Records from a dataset

##############################

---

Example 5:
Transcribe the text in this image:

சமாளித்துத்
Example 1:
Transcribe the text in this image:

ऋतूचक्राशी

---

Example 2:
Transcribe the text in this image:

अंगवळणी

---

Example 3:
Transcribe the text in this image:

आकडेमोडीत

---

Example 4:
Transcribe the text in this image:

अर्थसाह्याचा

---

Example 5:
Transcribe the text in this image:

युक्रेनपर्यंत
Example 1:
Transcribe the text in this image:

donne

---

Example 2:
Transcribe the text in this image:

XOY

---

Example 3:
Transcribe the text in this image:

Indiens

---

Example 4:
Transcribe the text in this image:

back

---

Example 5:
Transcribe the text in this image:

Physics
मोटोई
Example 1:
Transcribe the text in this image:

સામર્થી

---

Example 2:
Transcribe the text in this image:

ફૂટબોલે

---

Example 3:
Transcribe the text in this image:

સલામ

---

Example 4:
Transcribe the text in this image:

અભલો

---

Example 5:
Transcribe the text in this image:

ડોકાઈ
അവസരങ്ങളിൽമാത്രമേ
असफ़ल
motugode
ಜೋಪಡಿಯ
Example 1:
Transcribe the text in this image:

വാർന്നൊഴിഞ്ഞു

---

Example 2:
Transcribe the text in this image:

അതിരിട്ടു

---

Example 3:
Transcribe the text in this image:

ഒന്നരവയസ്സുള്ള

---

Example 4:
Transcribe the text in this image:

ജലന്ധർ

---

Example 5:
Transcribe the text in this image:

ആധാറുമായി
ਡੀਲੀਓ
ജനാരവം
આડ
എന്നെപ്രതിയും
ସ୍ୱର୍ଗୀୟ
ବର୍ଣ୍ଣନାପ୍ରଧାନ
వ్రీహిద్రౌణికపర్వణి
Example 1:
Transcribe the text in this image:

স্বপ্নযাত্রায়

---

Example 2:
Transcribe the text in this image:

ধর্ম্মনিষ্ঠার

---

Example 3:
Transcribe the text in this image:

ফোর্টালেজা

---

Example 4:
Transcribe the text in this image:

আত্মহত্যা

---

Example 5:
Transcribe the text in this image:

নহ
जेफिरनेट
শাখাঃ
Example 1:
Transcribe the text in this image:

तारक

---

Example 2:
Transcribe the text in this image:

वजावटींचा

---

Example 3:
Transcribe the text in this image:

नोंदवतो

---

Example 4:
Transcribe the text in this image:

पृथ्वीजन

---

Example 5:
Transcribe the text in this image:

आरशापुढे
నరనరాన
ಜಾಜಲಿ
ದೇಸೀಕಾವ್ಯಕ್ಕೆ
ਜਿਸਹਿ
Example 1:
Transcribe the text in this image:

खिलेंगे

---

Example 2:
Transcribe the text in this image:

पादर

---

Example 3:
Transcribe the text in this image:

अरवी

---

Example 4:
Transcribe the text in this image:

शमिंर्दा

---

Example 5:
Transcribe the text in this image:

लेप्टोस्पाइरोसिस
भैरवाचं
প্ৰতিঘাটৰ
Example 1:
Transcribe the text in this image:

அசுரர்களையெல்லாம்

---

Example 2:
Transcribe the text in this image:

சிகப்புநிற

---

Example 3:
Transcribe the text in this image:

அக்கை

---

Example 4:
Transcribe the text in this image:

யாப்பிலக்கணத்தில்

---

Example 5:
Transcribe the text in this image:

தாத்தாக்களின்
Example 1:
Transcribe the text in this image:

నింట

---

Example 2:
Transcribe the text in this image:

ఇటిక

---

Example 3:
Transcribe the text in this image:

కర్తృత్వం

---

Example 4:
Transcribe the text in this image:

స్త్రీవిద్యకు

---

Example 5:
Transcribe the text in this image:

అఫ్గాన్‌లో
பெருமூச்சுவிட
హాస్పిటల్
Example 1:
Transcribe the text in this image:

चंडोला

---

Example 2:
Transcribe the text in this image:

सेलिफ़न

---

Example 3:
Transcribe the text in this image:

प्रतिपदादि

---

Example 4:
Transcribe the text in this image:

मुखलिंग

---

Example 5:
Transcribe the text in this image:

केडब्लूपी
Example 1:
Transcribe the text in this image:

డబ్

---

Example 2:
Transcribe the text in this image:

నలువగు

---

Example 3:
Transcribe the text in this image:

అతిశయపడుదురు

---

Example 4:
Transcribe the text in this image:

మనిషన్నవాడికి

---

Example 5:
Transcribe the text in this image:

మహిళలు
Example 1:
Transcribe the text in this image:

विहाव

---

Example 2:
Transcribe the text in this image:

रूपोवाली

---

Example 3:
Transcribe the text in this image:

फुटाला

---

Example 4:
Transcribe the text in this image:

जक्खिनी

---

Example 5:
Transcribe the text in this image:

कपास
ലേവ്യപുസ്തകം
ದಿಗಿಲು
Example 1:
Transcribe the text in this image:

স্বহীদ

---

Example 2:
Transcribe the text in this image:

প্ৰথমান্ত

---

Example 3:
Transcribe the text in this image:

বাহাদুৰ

##############################

Every entry above must be returned word for word.

---

Example 5:
Transcribe the text in this image:

சமாளித்துத்
Example 1:
Transcribe the text in this image:

ऋतूचक्राशी

---

Example 2:
Transcribe the text in this image:

अंगवळणी

---

Example 3:
Transcribe the text in this image:

आकडेमोडीत

---

Example 4:
Transcribe the text in this image:

अर्थसाह्याचा

---

Example 5:
Transcribe the text in this image:

युक्रेनपर्यंत
Example 1:
Transcribe the text in this image:

donne

---

Example 2:
Transcribe the text in this image:

XOY

---

Example 3:
Transcribe the text in this image:

Indiens

---

Example 4:
Transcribe the text in this image:

back

---

Example 5:
Transcribe the text in this image:

Physics
मोटोई
Example 1:
Transcribe the text in this image:

સામર્થી

---

Example 2:
Transcribe the text in this image:

ફૂટબોલે

---

Example 3:
Transcribe the text in this image:

સલામ

---

Example 4:
Transcribe the text in this image:

અભલો

---

Example 5:
Transcribe the text in this image:

ડોકાઈ
അവസരങ്ങളിൽമാത്രമേ
असफ़ल
motugode
ಜೋಪಡಿಯ
Example 1:
Transcribe the text in this image:

വാർന്നൊഴിഞ്ഞു

---

Example 2:
Transcribe the text in this image:

അതിരിട്ടു

---

Example 3:
Transcribe the text in this image:

ഒന്നരവയസ്സുള്ള

---

Example 4:
Transcribe the text in this image:

ജലന്ധർ

---

Example 5:
Transcribe the text in this image:

ആധാറുമായി
ਡੀਲੀਓ
ജനാരവം
આડ
എന്നെപ്രതിയും
ସ୍ୱର୍ଗୀୟ
ବର୍ଣ୍ଣନାପ୍ରଧାନ
వ్రీహిద్రౌణికపర్వణి
Example 1:
Transcribe the text in this image:

স্বপ্নযাত্রায়

---

Example 2:
Transcribe the text in this image:

ধর্ম্মনিষ্ঠার

---

Example 3:
Transcribe the text in this image:

ফোর্টালেজা

---

Example 4:
Transcribe the text in this image:

আত্মহত্যা

---

Example 5:
Transcribe the text in this image:

নহ
जेफिरनेट
শাখাঃ
Example 1:
Transcribe the text in this image:

तारक

---

Example 2:
Transcribe the text in this image:

वजावटींचा

---

Example 3:
Transcribe the text in this image:

नोंदवतो

---

Example 4:
Transcribe the text in this image:

पृथ्वीजन

---

Example 5:
Transcribe the text in this image:

आरशापुढे
నరనరాన
ಜಾಜಲಿ
ದೇಸೀಕಾವ್ಯಕ್ಕೆ
ਜਿਸਹਿ
Example 1:
Transcribe the text in this image:

खिलेंगे

---

Example 2:
Transcribe the text in this image:

पादर

---

Example 3:
Transcribe the text in this image:

अरवी

---

Example 4:
Transcribe the text in this image:

शमिंर्दा

---

Example 5:
Transcribe the text in this image:

लेप्टोस्पाइरोसिस
भैरवाचं
প্ৰতিঘাটৰ
Example 1:
Transcribe the text in this image:

அசுரர்களையெல்லாம்

---

Example 2:
Transcribe the text in this image:

சிகப்புநிற

---

Example 3:
Transcribe the text in this image:

அக்கை

---

Example 4:
Transcribe the text in this image:

யாப்பிலக்கணத்தில்

---

Example 5:
Transcribe the text in this image:

தாத்தாக்களின்
Example 1:
Transcribe the text in this image:

నింట

---

Example 2:
Transcribe the text in this image:

ఇటిక

---

Example 3:
Transcribe the text in this image:

కర్తృత్వం

---

Example 4:
Transcribe the text in this image:

స్త్రీవిద్యకు

---

Example 5:
Transcribe the text in this image:

అఫ్గాన్‌లో
பெருமூச்சுவிட
హాస్పిటల్
Example 1:
Transcribe the text in this image:

चंडोला

---

Example 2:
Transcribe the text in this image:

सेलिफ़न

---

Example 3:
Transcribe the text in this image:

प्रतिपदादि

---

Example 4:
Transcribe the text in this image:

मुखलिंग

---

Example 5:
Transcribe the text in this image:

केडब्लूपी
Example 1:
Transcribe the text in this image:

డబ్

---

Example 2:
Transcribe the text in this image:

నలువగు

---

Example 3:
Transcribe the text in this image:

అతిశయపడుదురు

---

Example 4:
Transcribe the text in this image:

మనిషన్నవాడికి

---

Example 5:
Transcribe the text in this image:

మహిళలు
Example 1:
Transcribe the text in this image:

विहाव

---

Example 2:
Transcribe the text in this image:

रूपोवाली

---

Example 3:
Transcribe the text in this image:

फुटाला

---

Example 4:
Transcribe the text in this image:

जक्खिनी

---

Example 5:
Transcribe the text in this image:

कपास
ലേവ്യപുസ്തകം
ದಿಗಿಲು
Example 1:
Transcribe the text in this image:

স্বহীদ

---

Example 2:
Transcribe the text in this image:

প্ৰথমান্ত

---

Example 3:
Transcribe the text in this image:

বাহাদুৰ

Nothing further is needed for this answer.